Obésité et sexualité
- Liam DESROZIERS-GAILLARD
- 20 mars
- 3 min de lecture
Le 4 mars, c’était la journée mondiale de la lutte contre l’obésité. En tant que bon sexothérapeute qui se tient au courant des nouvelles dans la pratique, je suis abonné à une newsletter dont je tairais le nom – car tirer dans les pattes des collègues ne fait pas partie de ma philosophie – et j’ai été curieux de voir ce que nos praticiens sexologues avaient à dire sur le lien entre obésité et sexualité.
(Car bien sûr, au même titre que les personnes handicapées, les personnes grosses subissent soit du fétichisme, soit sont totalement asexualisées. On en parlera plus tard.)
Je n’ai pas été déçu du voyage.
Tout d’abord, ce qui est frappant, c’est la surmédicalisation de l’obésité : on vous parle de corps, on vous parle de cœur, de diabète, de cholestérol, de cancer, d’hypertension, de graisse… on voit l’obésité avant de voir les gens, et ça, ça me dérange dans une profession qui est supposée se montrer avant tout humaine. Lorsqu’on met en avant une pathologie jusqu’à faire disparaître la personne qui la porte, ça s’appelle de la déshumanisation et c’est quelque chose qui est tradition dans le corps médical.
Dans cet article sont mis en avant les problèmes physiques liés au sexe chez les personnes obèses : on y parle de la graisse pelvienne qui vient « [absorber] la base du pénis » et rend la pénétration difficile, de la graisse chez les femmes qui rend certaines positions sexuelles compliquées à atteindre et ces problèmes finissent par causer des troubles du désir sexuel chez ces personnes parfois jusqu’à évitement de la sexualité, surtout chez les femmes.
C’est un postulat qui implique que les personnes obèses sont d’abord en obésité, puis font face aux problématiques susnommées pendant les rapports, et enfin finissent par développer des troubles suite aux difficultés éprouvées. Le problème avec cette logique, c'est qu'elle n'est pas foncièrement erronée et convainc facilement toute personne qui y serait exposée.
Ça place l’obésité comme facteur déclenchant voire responsabilisant pour les patients et ça omet un facteur plus grand encore : la grossophobie.
La grossophobie, c’est la discrimination des personnes grosses en société. Ça s’exprime de pleins de manières différentes, notamment via la déshumanisation dont fait preuve le corps médical à tout remettre sur le poids, plutôt qu’à considérer le ou la patiente comme un tout.

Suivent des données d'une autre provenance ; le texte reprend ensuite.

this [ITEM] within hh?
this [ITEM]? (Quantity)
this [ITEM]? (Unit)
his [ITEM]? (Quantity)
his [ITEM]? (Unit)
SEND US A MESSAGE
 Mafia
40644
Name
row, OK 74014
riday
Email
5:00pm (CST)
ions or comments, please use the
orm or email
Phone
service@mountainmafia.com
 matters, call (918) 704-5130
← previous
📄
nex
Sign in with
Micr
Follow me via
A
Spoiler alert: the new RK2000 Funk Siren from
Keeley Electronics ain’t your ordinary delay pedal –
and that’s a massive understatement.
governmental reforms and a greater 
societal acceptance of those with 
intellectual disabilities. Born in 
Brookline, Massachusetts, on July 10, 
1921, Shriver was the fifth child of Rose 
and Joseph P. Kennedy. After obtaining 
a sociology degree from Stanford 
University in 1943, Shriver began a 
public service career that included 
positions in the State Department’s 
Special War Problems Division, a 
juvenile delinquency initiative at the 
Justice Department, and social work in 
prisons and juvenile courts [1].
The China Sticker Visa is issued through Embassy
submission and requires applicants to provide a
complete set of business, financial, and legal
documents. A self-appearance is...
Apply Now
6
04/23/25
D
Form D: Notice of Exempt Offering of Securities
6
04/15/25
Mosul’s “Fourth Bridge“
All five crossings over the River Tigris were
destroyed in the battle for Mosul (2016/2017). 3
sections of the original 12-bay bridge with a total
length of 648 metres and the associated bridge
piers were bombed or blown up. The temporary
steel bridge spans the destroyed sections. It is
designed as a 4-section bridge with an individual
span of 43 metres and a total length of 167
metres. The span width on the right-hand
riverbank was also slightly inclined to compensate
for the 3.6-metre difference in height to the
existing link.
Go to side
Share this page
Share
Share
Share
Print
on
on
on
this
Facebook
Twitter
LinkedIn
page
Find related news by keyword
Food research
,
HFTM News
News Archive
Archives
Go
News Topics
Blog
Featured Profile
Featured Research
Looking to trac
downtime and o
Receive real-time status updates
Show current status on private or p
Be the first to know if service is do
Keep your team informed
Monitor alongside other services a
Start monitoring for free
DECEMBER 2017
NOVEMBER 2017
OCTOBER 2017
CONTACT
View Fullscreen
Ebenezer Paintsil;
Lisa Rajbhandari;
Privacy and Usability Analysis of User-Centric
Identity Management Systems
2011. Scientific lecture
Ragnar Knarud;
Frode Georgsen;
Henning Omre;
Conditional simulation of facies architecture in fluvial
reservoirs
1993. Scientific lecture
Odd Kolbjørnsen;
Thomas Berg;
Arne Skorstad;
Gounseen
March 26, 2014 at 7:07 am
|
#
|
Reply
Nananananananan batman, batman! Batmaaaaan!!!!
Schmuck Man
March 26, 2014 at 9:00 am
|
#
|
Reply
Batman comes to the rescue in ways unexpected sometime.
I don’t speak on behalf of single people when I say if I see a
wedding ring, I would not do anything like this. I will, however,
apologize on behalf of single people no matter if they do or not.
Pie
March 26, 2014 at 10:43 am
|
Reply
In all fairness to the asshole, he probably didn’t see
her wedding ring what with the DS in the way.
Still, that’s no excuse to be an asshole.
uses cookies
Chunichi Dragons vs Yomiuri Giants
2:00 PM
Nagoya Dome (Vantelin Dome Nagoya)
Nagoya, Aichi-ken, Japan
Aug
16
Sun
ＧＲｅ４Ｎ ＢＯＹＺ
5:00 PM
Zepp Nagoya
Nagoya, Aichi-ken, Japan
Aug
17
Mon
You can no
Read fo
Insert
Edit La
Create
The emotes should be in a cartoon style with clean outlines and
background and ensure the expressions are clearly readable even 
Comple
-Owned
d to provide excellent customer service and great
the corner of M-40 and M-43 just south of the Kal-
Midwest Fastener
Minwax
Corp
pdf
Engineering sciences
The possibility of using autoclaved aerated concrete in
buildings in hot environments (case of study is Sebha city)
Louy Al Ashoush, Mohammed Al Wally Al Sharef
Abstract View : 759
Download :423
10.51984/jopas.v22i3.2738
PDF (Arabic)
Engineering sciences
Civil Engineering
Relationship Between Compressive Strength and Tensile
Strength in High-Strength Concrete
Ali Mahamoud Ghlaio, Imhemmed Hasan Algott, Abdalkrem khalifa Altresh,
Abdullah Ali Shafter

Dans un contexte sexuel et intime, on voit deux phénomènes s’installer :
La fétichisation de la personne grosse
La fétichisation, c’est le fait d’érotiser sur la base d’un critère physique. La principale différence entre fétichisation et préférence physique, c’est que la fétichisation rapporte tout au corps dans le fait d’exciter sexuellement en occultant complètement la personne qui se trouve derrière. La fétichisation déshumanise donc totalement et réduit la personne grosse à l’état de fantasme, d’objet sexuel que l’on consomme, mais pas que l’on aime.
Beaucoup de femmes grosses hétérosexuelles souffrent de fétichisation dès le plus jeune âge, et sont souvent confrontées à l’idée que leur seule manière de pouvoir être désirées par les hommes est leur sur-sexualisation.
L’asexualisation de l’homme gros
L’asexualisation est aussi une forme de déshumanisation. C’est un phénomène qui touche également les personnes en situation de handicap, et qui implique de ne pas voir ces personnes comme sexuellement actives, ou ayant des besoins d’intimité et de sexualité. C'est un biais qui touche beaucoup plus les hommes : parce que ces hommes sont gros, ces derniers ne sont pas perçus comme sexués et donc leurs besoins relationnels, d’intimité, de relations sexuelles sont totalement passés sous silence. Ces derniers peuvent souffrir d'extrême solitude.
Ces deux phénomènes résultent souvent par le développement d’une hypersexualité – majoritairement chez la femme – pas tout le temps consciente et/ou saine, qui entache davantage son rapport au corps et l’estime qu’elle a d’elle-même, troubles du comportement alimentaire dans le but de perdre un maximum de poids afin d’échapper au carcan de la grosseur, solitude, dépressions, idées suicidaires...
Ne pas prendre en compte le facteur de la grossophobie dans les enjeux sexuels auxquels font face les personnes obèses, c’est simpliste, et c’est oublier le facteur humain et social qui pèse sur ces patients. Il est important de ne pas succomber aux biais qui incombent à notre pratique afin d'offrir à nos patients la meilleure des prises en charge.